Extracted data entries
>>>

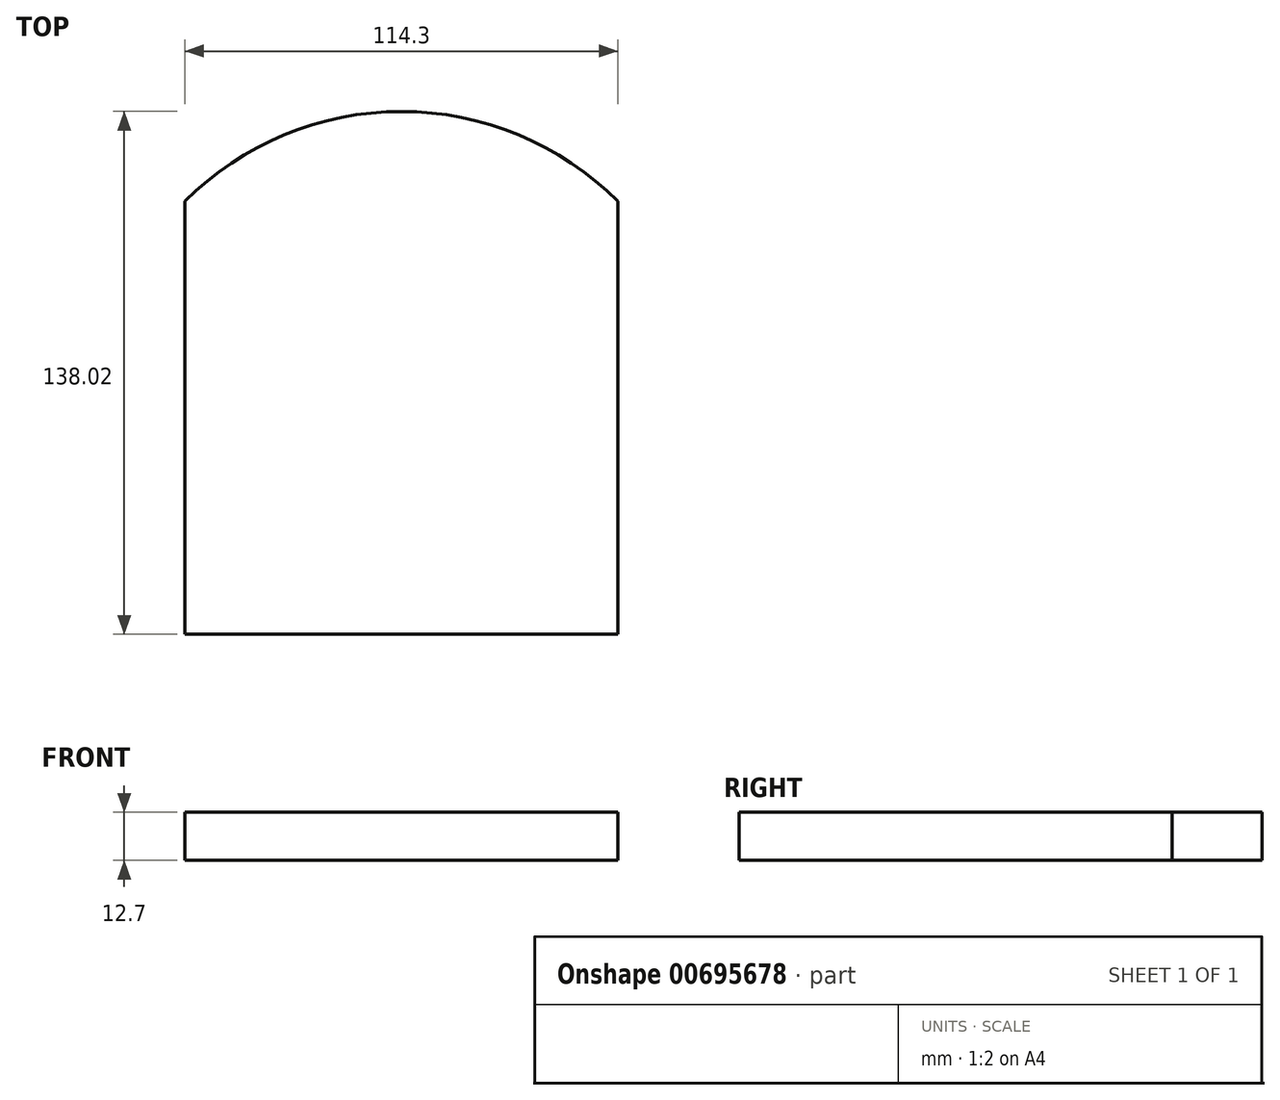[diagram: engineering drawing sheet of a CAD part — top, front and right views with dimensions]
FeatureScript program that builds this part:
annotation { "Feature Type Name" : "Feature", "Feature Type Description" : "" }
export const myFeature = defineFeature(function(context is Context, id is Id, definition is map)
    precondition{}
    {
        {
            var Q0;
            Q0=qCreatedBy(makeId("Top.planeOp"),FACE);
            var sketch = newSketch(context, id + "F0", { "sketchPlane" : qUnion([Q0])});
            skLineSegment(sketch, "E0.bottom", {"start": v(-113.1, -40.9) * mm, "end": v(1.2, -40.9) * mm});
            skLineSegment(sketch, "E0.left", {"start": v(-113.1, -40.9) * mm, "end": v(-113.1, 73.4) * mm});
            skLineSegment(sketch, "E0.right", {"start": v(1.2, -40.9) * mm, "end": v(1.2, 73.4) * mm});
            skArc(sketch, "E1", {"start": v(1.2, 73.4) * mm, "mid": v(-55.95, 97.12) * mm, "end": v(-113.1, 73.4) * mm});
            skSolve(sketch);
        }
        {
            var Q0;
            Q0 = qSketchRegion(id + "F0", true);
            extrude(context, id + "F1", {"entities" : qUnion([Q0]), "depth" : 12.7 * mm, "offsetDistance" : 25.4 * mm});
        }
    });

<<<

▸ Problem description: Count the lines in the entries above that contain the string "start", and reply with the number alone.

▸ Exercise response: 4